I’m always setting myself rules: only drink one glass of every different drink offered; don’t drink during the week; only drink during the week; drink a glass of water in between each glass of wine; never initiate drinking. You know the sort of thing. And I don’t think I have EVER been successful in maintaining these rules. In my attempt to moderate recently, I would pound the park with the dog and come up with the most absurd ideas in order to keep drinking – anything to avoid stopping altogether.
This did not work. By 7pm every night, I’d be tucking into the gin & tonics, opening the wine, guzzling whatever I could find. And long after supper was over and my husband and I had chatted over that sociable bottle or two, I would stay up and search for more. Then I’d hide the empty bottles. And when I thought about this later, I couldn’t rationalise it, but I’d do it anyway.
For the last few evenings, I’ve changed the routine. Once the kids are back from school, and while I get supper ready, I check my blog and read others’ blogs, thereby avoiding that sip sip sip.
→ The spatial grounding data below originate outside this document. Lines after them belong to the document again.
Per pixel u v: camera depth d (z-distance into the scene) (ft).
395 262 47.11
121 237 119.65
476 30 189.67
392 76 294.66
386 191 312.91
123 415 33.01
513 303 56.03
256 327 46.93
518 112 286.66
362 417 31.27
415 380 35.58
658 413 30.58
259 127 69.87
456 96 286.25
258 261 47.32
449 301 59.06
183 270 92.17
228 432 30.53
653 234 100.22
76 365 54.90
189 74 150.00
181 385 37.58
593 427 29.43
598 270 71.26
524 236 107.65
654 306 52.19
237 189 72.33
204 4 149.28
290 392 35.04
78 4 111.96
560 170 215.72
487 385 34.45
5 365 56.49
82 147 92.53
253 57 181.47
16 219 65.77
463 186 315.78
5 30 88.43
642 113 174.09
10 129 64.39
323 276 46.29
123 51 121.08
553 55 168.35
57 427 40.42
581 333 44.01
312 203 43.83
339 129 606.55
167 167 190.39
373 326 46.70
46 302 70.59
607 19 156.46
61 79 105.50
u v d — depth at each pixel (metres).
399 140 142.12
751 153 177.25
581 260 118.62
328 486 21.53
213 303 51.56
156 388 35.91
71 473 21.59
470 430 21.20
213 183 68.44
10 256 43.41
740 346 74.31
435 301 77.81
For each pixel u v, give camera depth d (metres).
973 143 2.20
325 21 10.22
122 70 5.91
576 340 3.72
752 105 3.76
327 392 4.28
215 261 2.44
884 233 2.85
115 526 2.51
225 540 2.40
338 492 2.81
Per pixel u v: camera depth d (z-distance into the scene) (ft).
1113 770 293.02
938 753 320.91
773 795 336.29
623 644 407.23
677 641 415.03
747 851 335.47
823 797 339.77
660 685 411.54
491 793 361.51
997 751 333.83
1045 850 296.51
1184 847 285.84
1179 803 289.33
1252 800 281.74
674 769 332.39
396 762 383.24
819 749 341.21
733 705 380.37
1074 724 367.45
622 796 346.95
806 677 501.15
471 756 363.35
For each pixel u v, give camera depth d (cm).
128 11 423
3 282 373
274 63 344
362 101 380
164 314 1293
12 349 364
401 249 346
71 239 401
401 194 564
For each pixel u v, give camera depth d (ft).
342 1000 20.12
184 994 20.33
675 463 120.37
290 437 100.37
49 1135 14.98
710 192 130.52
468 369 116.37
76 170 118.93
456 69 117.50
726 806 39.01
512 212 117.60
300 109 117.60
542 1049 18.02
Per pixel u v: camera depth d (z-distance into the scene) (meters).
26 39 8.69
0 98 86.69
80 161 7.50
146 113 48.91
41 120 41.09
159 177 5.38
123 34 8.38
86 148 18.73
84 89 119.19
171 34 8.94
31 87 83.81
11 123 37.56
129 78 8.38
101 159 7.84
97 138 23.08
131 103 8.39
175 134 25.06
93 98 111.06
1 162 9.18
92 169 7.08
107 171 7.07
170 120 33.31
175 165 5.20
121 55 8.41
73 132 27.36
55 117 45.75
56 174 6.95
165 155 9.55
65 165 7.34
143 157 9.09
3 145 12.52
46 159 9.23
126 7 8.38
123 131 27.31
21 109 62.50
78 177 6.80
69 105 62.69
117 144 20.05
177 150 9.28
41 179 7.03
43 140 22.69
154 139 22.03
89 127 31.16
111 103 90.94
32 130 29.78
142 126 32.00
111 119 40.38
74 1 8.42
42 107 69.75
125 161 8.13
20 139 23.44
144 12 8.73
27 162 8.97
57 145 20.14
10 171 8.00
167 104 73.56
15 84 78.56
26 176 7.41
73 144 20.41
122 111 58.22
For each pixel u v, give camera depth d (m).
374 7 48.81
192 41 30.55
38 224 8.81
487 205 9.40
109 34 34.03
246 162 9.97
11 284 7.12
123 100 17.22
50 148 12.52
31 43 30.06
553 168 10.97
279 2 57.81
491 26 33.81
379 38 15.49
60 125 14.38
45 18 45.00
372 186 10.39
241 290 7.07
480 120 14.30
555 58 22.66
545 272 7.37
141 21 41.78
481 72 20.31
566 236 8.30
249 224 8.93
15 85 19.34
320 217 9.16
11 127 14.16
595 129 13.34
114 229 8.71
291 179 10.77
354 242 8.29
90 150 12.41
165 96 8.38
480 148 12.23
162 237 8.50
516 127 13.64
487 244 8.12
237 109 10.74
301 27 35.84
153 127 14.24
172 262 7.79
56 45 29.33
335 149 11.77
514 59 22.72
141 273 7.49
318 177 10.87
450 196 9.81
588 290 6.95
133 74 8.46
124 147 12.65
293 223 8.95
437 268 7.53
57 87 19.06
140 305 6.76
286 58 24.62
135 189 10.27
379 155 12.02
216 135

We all eat together – this is a new venture as I used to feed the kids first so I could drink more with my husband – and they are pleased to see I’m not drinking. Then I wash up straightaway and once I’ve put the kids to bed I pretty much go to bed myself. Clearly this is not exciting stuff, but it’s what I need to do at the moment to stop myself thinking too much about what I’m doing. Because otherwise I’m going to start making those rules again.
At least 20 times today, I have considered writing a post to say goodbye, to give up my blog because I’m so frightened that I won’t be able to sustain it and that I’ll let you all down. But for the moment, I will keep writing and please forgive me if I sound muddled.